### ЗАДАНИЕ A
Верните без изменений строки с показаниями прибора, начиная с самой первой и заканчивая строкой, где есть «Entered: 94 %», включительно. Изображения в ответ не включайте.

### ИСХОДНЫЙ ОТРЫВОК

------------------------------

ЖАНРЫ

От Пушкина до "Пушкинского дома". Очерки исторической поэтики русского романа
Шрифт:

44 О детективе как жанровой разновидности аллегорического модуса пишет А. Флетчер (см.: Fletcher A. Op. cit.).

45 Это было давно замечено Л. Силард (см.: Силард Л. Указ. соч.). См. также указ. статью Д. В. Токарева, блестяще доказавшего очевидное влияние «Творимой легенды» на «Мастера и Маргариту».

«Мы» Евг. Замятина: Мефистофель и Андрогин

Полное заглавие известного труда Мирча Элиаде, часть которого мы использовали для названия этой главы, – «Мефистофель и Андрогин, или тайна целостности»1. Как известно, в нем Элиаде исследует мифорелигиозные (космогонические и ритуальные) истоки глубоко укорененных в сознании (точнее, в бессознательном) всех народов представлений об исконной связи Бога и Дьявола, о сотрудничестве Добра и Зла, о совпадении противоположностей (coincidentia oppositorum) как трансцендентной тайне Бытия и Творения. Параллельно Элиаде реконструирует существовавший у многих народов и в эзотерических учениях средневековой и постренессансной Европы (вплоть до эпохи романтизма) миф об Андрогине, совершенном человеке, соединившем в своей природе оба пола, духовное и телесное начала, все знания о посюстороннем и о потустороннем мирах. Образ Мефистофеля как сотрудника Бога и образ Андрогина обнаруживают, в трактовке Элиаде, присущее человеку «желание обрести утраченное Единство», «осознать противоречия как взаимодополняющие аспекты реальности»2. Для иллюстрации жизнеспособности древней космогонии и андрогинного мифа румыно-американский мыслитель обращается к двум произведениям европейской литературы Нового времени – к «Фаусту» Гёте и к «Серафите» Бальзака. А мог бы обратиться к еще одному тексту, в котором образы Мефистофеля и Андрогина, воплощающие «тайну целостности» Бытия и раздвоенности человеческого существования, сведены в едином художественном пространстве, – к роману Евг. Замятина «Мы» (1921)3, впервые опубликованному на английском языке в 1924 году «Тайна целостности» является жанрообразующей темой антиутопии Замятина. Иными словами, она определяет и проблемно-тематическое поле повествования, и его художественную структуру. Хотя именно художественное – а значит жанровое – единство «Мы» критика прежде всего ставила под сомнение.

------------------------------

### Показания измерительного прибора
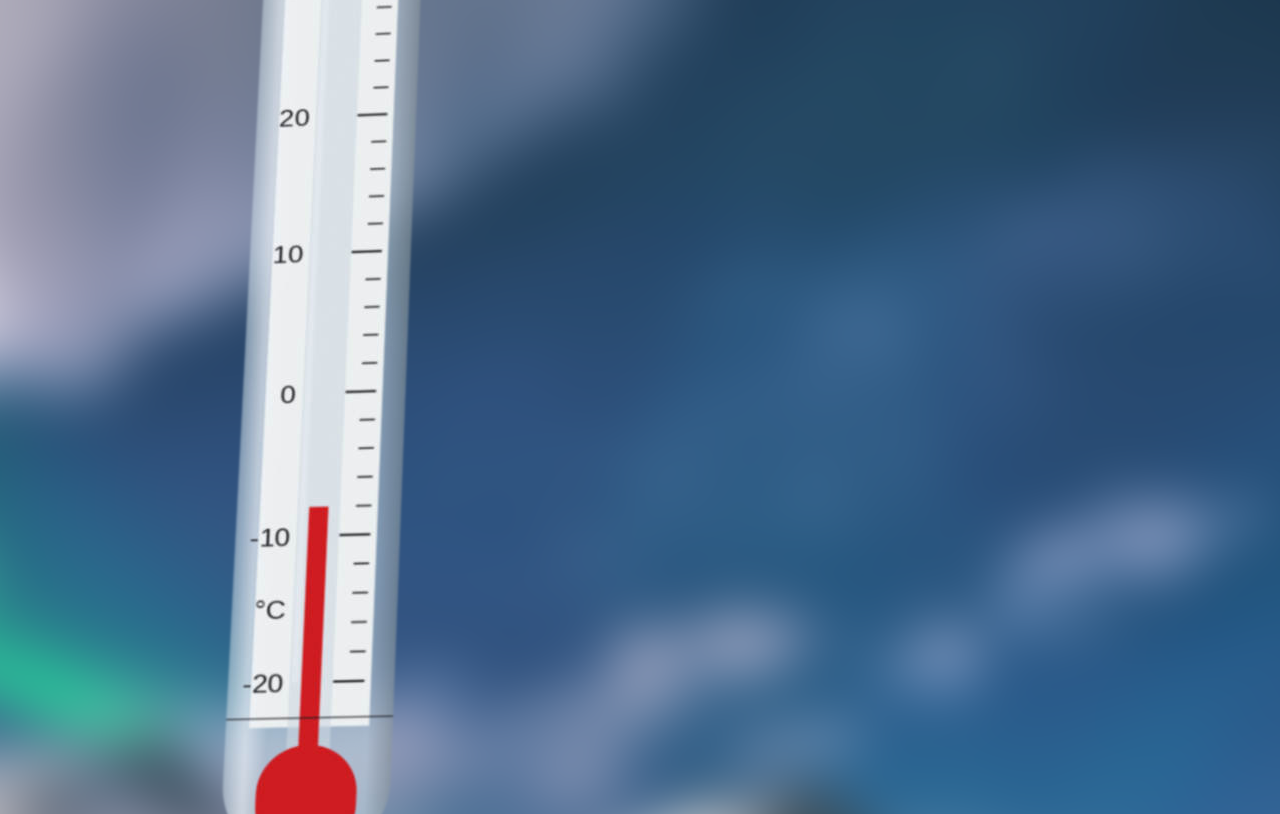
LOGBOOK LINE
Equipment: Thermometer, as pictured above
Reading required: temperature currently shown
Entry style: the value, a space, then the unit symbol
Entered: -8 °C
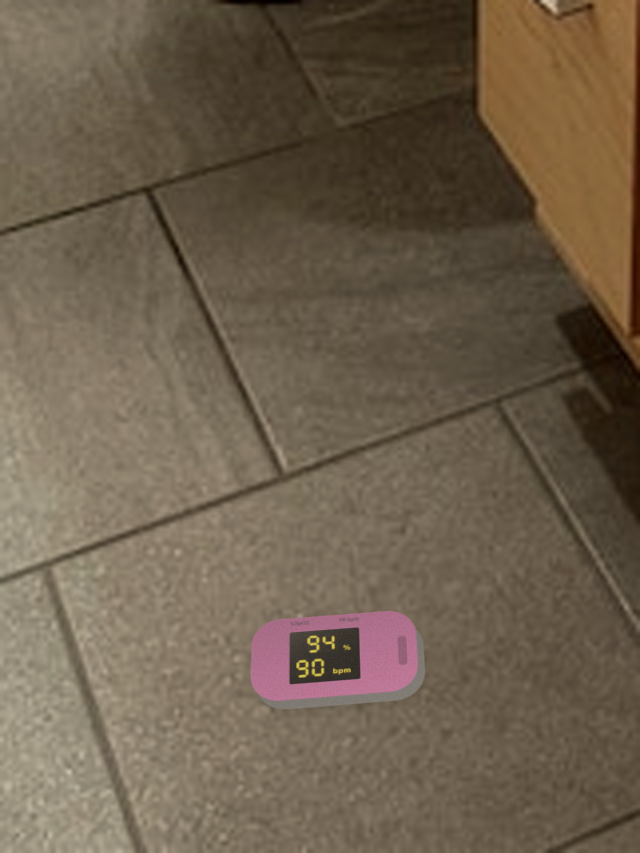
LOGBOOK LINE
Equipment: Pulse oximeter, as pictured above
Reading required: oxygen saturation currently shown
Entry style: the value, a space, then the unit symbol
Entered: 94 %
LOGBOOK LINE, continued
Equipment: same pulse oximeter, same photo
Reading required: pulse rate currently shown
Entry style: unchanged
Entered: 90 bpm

------------------------------

### ЗАДАНИЕ B
Измените часть исходного отрывка, начиная со слов «От Пушкина до» и заканчивая словами «A. Op. cit.).»: замените «детективе» на «романе» и приведите этот фрагмент целиком.

### ОТВЕТ К ЗАДАНИЮ A
LOGBOOK LINE
Equipment: Thermometer, as pictured above
Reading required: temperature currently shown
Entry style: the value, a space, then the unit symbol
Entered: -8 °C
LOGBOOK LINE
Equipment: Pulse oximeter, as pictured above
Reading required: oxygen saturation currently shown
Entry style: the value, a space, then the unit symbol
Entered: 94 %

### ОТВЕТ К ЗАДАНИЮ B
От Пушкина до "Пушкинского дома". Очерки исторической поэтики русского романа
Шрифт:

44 О романе как жанровой разновидности аллегорического модуса пишет А. Флетчер (см.: Fletcher A. Op. cit.).